The update, issued Wednesday, came a day before the state auditor's office announced that the first of five audits into the fraud and other pandemic-related issues at ESD will be released Friday morning.

On Wednesday, the ESD revised the number of "known, suspected or probable" fraudulent claims from this spring's fraud to 122,000, a 41% jump from the agency's estimate in August.

The ESD also revised the total stolen in the fraud to $600 million, up 4% from $576 million. The agency also reported that the amount recovered had risen to $357 million, from $340 million in August, for a net loss of $243 million.

ESD spokesperson Nick Demerice said the large upward revision in number of claims reflected more suspected claims being confirmed as fraudulent. Investigators initially flagged a large number of claims as suspicious, but then had to "do the due diligence on each and every single one of them to determine was it truly fraud," Demerice said.
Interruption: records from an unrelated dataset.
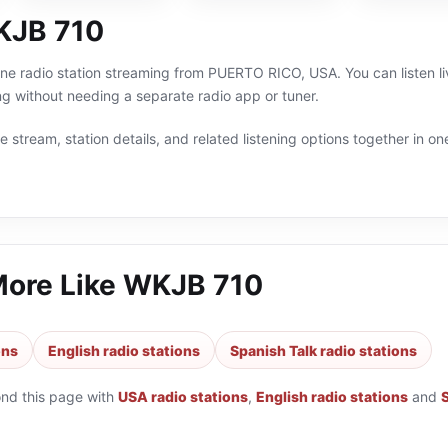
KJB 710
ne radio station streaming from PUERTO RICO, USA. You can listen li
g without needing a separate radio app or tuner.
 stream, station details, and related listening options together in one
More Like
WKJB 710
ons
English radio stations
Spanish Talk radio stations
ond this page with
USA radio stations
,
English radio stations
and
S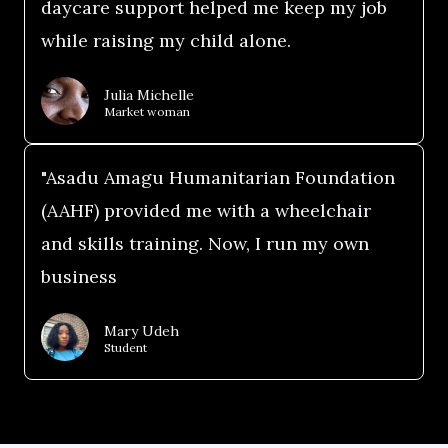
daycare support helped me keep my job
while raising my child alone.
Julia Michelle
Market woman
"Asadu Amagu Humanitarian Foundation
(AAHF) provided me with a wheelchair
and skills training. Now, I run my own
business
Mary Udeh
Student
Demerice wasn't sure why the percentage change in the number of fraudulent claims was so much higher than for the fraud's total dollar amount but was checking with the agency's data specialists for further details.

Separately, the ESD reported Thursday that the pandemic had pushed the state's unemployment trust fund to $1.96 billion as of Nov. 30, down from around $4.7 billion prior to the pandemic.



State officials earlier had indicated that the declining trust fund would lead to sharply higher taxes on employers. In 2021 alone, taxes were projected to jump 82.5% to an average rate of 1.88% of taxable wages.

But on Thursday, Gov. Jay Inslee announced a plan under his proposed 2021-23 budget that would lower those projected tax increases. In 2021, for example, the governor's plan would cut the proposed average tax rate by 38% to 1.17%, the ESD reported.